'I thought she must mean that,' murmured Lady Blixworth, gratefully.

'You can't touch pitch without being defiled—defiled,' remarked Lord Barmouth, with an unpleasantly direct look at Trix. Everybody nodded with a convinced air.

'That's right, Barmouth,' said Sir Stapleton Stapleton-Staines, a gentleman with a good estate in that part of the country. 'In my opinion that's right.'

That being settled, Lady Barmouth rose.

Next morning, after church (everybody went except Lady Blixworth, who had announced on going to bed that she would have a headache until lunch), Mervyn took Trix for a walk round the place. It was then, for the first time, her fright wearing off, that the truth of the position flashed on her in all its brilliance. She was no mere Saturday-to-Monday visitor; she had come to see what was to be her home; she was to be mistress of it all some day. Mervyn's words, and his manner still more, asserted this and reminded her of it every moment: the long stately façade of the house, the elaborate gardens, the stretches of immemorial turf, all the spacious luxury of the pleasure-grounds, every fountain, every statue, he pointed out, if not exactly for her approval, yet as if she had a right to an account of them, and was to be congratulated on their excellence. 'I have a great deal to give—look at it all. I give it all to you!' Some such words summarise roughly Mervyn's tone and demeanour. Trix grew eager and excited as the fumes of greatness mounted to her head; she hugged the anticipation of her splendour. What a victory it was! Think of the lodging-houses, the four years with Vesey Trevalla, the pensions, think even of the flat—the flat and the debts—and then look round on this! Was not this the revenge indeed?

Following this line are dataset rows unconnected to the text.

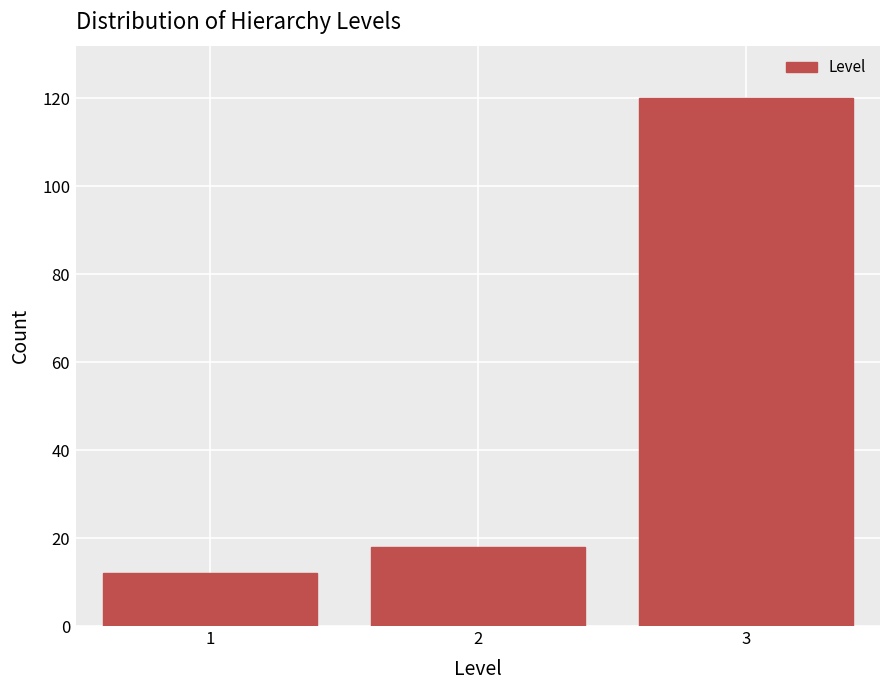

Reading right to left, what are all the values shown in this chart?

3=120	2=18	1=12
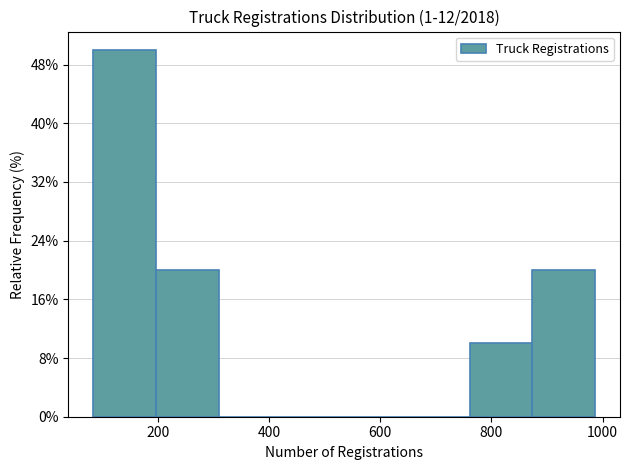

Reading left to right, list every bar in this chart as the range it spans on the x-axis followed by its height. Neither the bar edges nor the heights are printed on the chart, so give them approximately, as read against the axes.

80 to 200: 50
200 to 300: 20
300 to 420: 0
420 to 540: 0
540 to 640: 0
640 to 760: 0
760 to 880: 10
880 to 980: 20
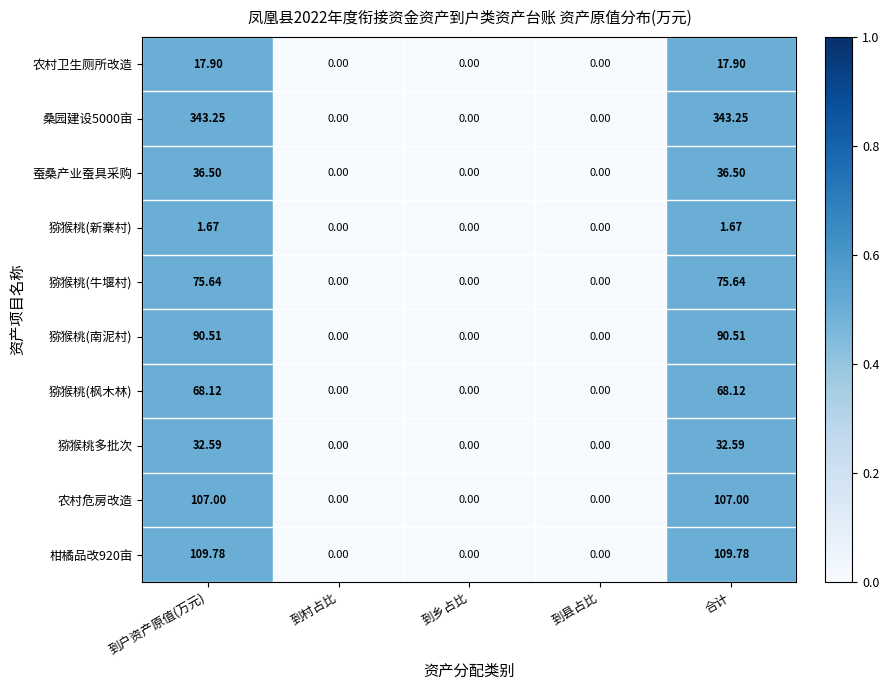

Is the value of 桑园建设5000亩 at 合计 greater than the value of 猕猴桃(南泥村) at 到县占比?

Yes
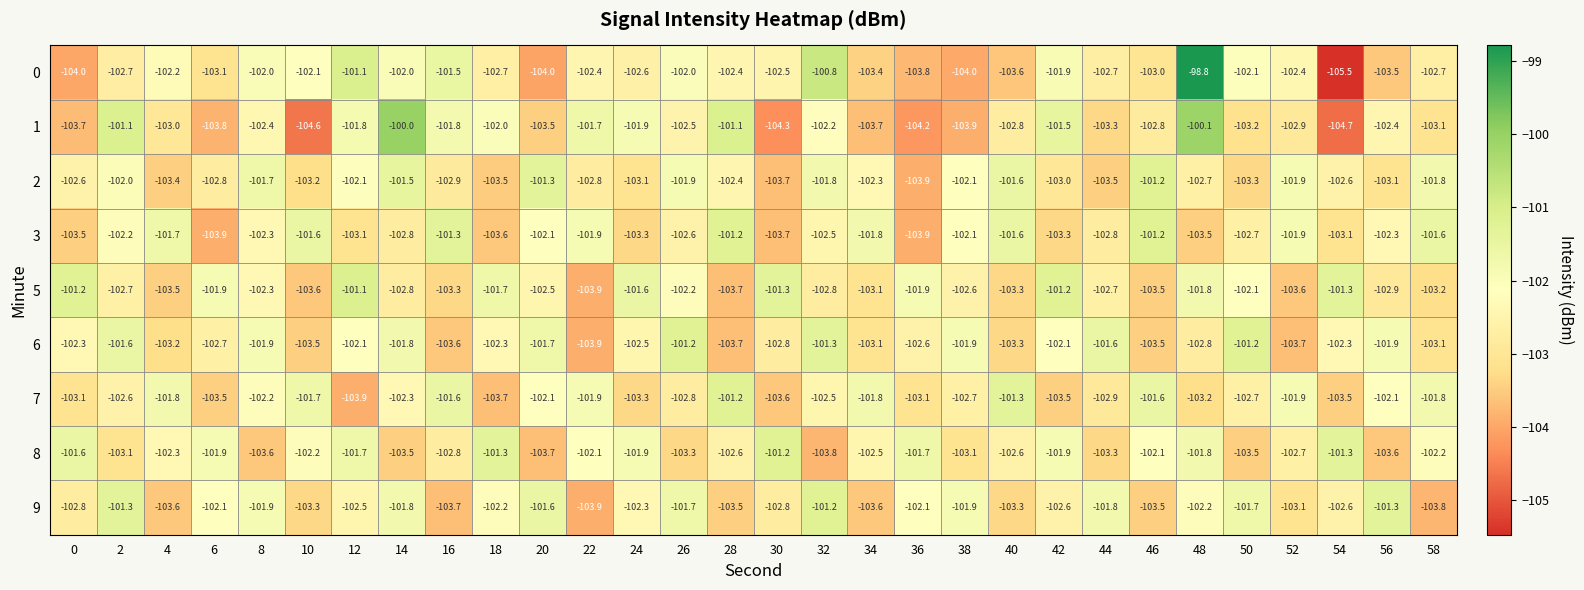

What is the total value across all series at 52?

-924.1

And the price? She had learnt enough of the world now to be getting into the way of expecting a price. But it seemed very light here. She liked Mervyn, and not much more than that degree of feeling seemed to be expected of her. He was fond of kissing her hand in a rather formal fashion; when he kissed her cheek there was a hint of something that she decided to call avuncular. No display of passion was asked from her. All she had to do was to be a particularly good girl; in view of the manner of the whole family towards her, she could not resist that way of putting it. So long as she was a good girl they would be very kind to her. 'But we can't have pranks—pranks,' she seemed to hear her future father-in-law declaring. Against pranks they would be very firm. Like speculation, like the Frickers, pranks might invade every class of society, but they would find no countenance from the house of Barmouth.

Well, pranks are a small part of life, after all. One may like to think of a few as possible, but they are surely of no great moment. Trix thoroughly understood the gently congratulatory manner which the company assumed towards her. Audrey Pollington was wistfully and almost openly envious; she sat between two fountains, looking at the house and announcing that she would ask no more than to sit there always. Mrs. Bonfill, who could never be in a big house without seeming to own it, showed Trix all over this one, and kissed her twice during the process. Lord Barmouth himself walked her round and round the hall after lunch, and told her a family reminiscence for each several pillar that they passed. Only in Lady Blixworth's eyes did Trix find an expression that might be malice, or, on the other hand, conceivably might be pity. A remark she made to Trix as they sat together in the garden favoured the latter view, although, of course, the position of affairs tended to support the former.

'I suppose you haven't had enough of it yet to feel anything of the kind,' she said, 'but, for my part, sometimes I feel as if I should like to get drunk, run out into the road in my petticoat, and scream!'

'I don't think Lord Barmouth would let you come back again,' laughed Trix.